Only packets with either a source or destination address on the 192.168.0.0 network are captured.

Which of the following is characterized by an attacker using a sniffer to monitor traffic between a victim and a host?

Passive hijacking

While performing a penetration test, you captured a few HTTP POST packets using Wireshark. After examining the selected packet, which of the following concerns or recommendations will you include in your report?

Passwords are being sent in clear text.

A penetration tester discovers a vulnerable application and is able to hijack a website's URL hyperlink session ID. The penetration tester is able to intercept the session ID; when the vulnerable application sends the URL hyperlink to the website, the session IDs are embedded in the hyperlink. Which of the following types of session hijacking countermeasures is the penetration tester using?

Session fixation attack

It is important to be prepared for a DoS attack. These attacks are becoming more common. Which of the following best describes the response you should take for a service degradation?

Services can be set to throttle or even shut down.

Your network administrator has set up training for all the users regarding clicking on links in emails or instant messages. Which of the following is your network administrator attempting to prevent?

Session fixation

Your network administrator is configuring settings so the switch shuts down a port when the max number of MAC addresses is reached.

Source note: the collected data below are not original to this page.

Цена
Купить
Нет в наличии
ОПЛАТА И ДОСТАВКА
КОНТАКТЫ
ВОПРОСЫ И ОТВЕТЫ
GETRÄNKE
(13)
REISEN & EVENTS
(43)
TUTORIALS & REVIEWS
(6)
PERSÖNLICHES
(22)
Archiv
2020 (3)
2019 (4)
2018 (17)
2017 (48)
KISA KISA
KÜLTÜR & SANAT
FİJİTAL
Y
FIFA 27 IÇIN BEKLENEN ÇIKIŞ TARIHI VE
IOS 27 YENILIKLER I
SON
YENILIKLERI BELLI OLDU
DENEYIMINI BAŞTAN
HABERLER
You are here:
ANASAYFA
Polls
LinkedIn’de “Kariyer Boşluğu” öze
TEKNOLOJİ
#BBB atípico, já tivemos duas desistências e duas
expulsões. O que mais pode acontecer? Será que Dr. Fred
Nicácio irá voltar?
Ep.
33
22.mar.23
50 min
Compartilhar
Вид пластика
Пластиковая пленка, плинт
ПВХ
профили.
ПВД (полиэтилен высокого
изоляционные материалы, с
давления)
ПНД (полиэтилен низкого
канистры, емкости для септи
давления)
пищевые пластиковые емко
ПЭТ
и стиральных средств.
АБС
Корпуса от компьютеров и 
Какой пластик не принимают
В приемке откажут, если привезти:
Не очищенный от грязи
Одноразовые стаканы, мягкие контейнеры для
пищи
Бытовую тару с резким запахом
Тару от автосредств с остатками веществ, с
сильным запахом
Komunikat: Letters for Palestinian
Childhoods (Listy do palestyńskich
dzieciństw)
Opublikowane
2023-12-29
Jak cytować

What is the network administrator taking countermeasures against?

Sniffing

You have just captured the following packet using Wireshark and the filter shown. Which of the following is the captured password?

St@y0ut!@

You are using Wireshark to try and determine if a denial-of-service (DDoS) attack is happening on your network (128.28.1.1). You previously captured packets using the tcp.flags.syn==1 and tcp.flags.ack==1 filter, but only saw a few SYN-ACK packets. You have now changed the filter to tcp.flags.syn==1 and tcp.flags.ack==0. After examining the Wireshark results shown in the image, which of the following is the best reason to conclude that a DDoS attack is happening?

There are multiple SYN packets with different source addresses destined for 128.28.1.1.

Using sniffers has become one way for an attacker to view and gather network traffic. If an attacker overcomes your defenses and obtains network traffic, which of the following is the best countermeasure for securing the captured network traffic?

Use encryption for all sensitive traffic.

Which of the following is an attack where all traffic is blocked by taking up all available bandwidth between the target computer and the Internet?

Volumetric attack

You suspect that an ICMP flood attack is taking place from time to time, so you have used Wireshark to capture packets using the tcp.flags.syn==1 filter. Initially, you saw an occasional SYN or ACK packet. After a short while, however, you started seeing packets as shown in the image. Using the information shown, which of the following explains the difference between normal ICMP (ping) requests and an ICMP flood?

With the flood, all packets come from the same source IP address in quick succession.

Which of the following actions was performed using the WinDump command line sniffer?

Wrote packet capture files from interface 1 into mycap.pcap.